Load CSV to a database when columns can be added/removed by the vendor

I've got some SSIS packages that take CSV files that come from the vendor and puts them into our local database. The problem I'm having is that sometimes the vendor adds or removes columns and we don't have time to update our packages before our next run, which causes the SSIS packages to abend. I want to somehow prevent this from happening.
I've tried reading in the CSV files line by line, stripping out new columns, and then using an insert statement to put the altered line into the table, but that takes far longer than our current process (the CSV files can have thousands or hundreds of thousands of records).
I've started looking into using ADO connections, but my local machine has neither the ACE nor JET providers and I think the server the package gets deployed to also lacks those providers (and I doubt I can get them installed on the deployment server).
I'm at a loss as to what I can do to be able to load tables and be able to ignore newly added or removed columns (although if a CSV file is lacking a column the table has, that's not a big deal) that's fast and reliable. Any ideas?
I went with a different approach, which seems to be working (after I worked out some kinks). What I did was take the CSV file rows and put them into a temporary datatable. When that was done, I did a bulk copy from the datatable to my database. In order to deal with missing or new columns, I determined what columns were common to both the CSV and the table and only processed those common columns (new columns were noted in the log file so they can be added later). Here's my BulkCopy module:
Private Sub BulkCopy(csvFile As String)
_____
__Complete the following__
1. Using the post about loading vendor CSV files, decide whether each statement agrees with it. Answer yes or no and quote the words that settle it.
(a) The vendor sometimes adds or removes columns in the CSV files.
(b) Reading the files line by line turned out faster than the current process.
(c) New columns found in a CSV file were dropped without any record of them.
2. Pick up the post about loading vendor CSV files and keep writing from the point where it stops.

__Given data__
_____
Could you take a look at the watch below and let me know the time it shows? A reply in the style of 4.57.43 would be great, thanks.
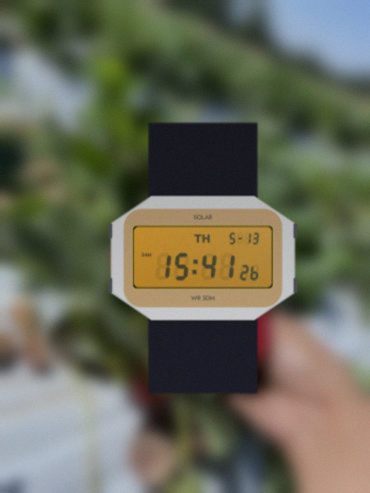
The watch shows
_____
__Response list__
1.
(a) Yes: "sometimes the vendor adds or removes columns"
(b) No: "but that takes far longer than our current process"
(c) No: "new columns were noted in the log file so they can be added later"

2.
Dim i As Integer
Dim rowCount As Int32 = 0
Dim colCount As Int32 = 0
Dim writeThis As ArrayList = New ArrayList
tempTable = New DataTable()
Try
'1) Set up the columns in the temporary data table, using commonColumns
For i = 0 To commonColumns.Count - 1
tempTable.Columns.Add(New DataColumn(commonColumns(i).ToString))
tempTable.Columns(i).DataType = GetDataType(commonColumns(i).ToString)
Next
'2) Start adding data from the csv file to the temporary data table
While Not csvReader.EndOfData
currentRow = csvReader.ReadFields() 'Read the next row of the csv file
rowCount += 1
writeThis.Clear()
For index = 0 To UBound(currentRow)
If commonColumns.Contains(csvColumns(index)) Then
Dim location As Integer = tableColumns.IndexOf(csvColumns(index))
Dim columnType As String = tableColumnTypes(location).ToString
If currentRow(index).Length = 0 Then
writeThis.Add(DBNull.Value)
Else
writeThis.Add(currentRow(index))
End If
'End Select
End If
Next
Dim row As DataRow = tempTable.NewRow()
row.ItemArray = writeThis.ToArray
tempTable.Rows.Add(row)
End While
csvReader.Close()
'3) Bulk copy the temporary data table to the database table.
Using copy As New SqlBulkCopy(dbConnection)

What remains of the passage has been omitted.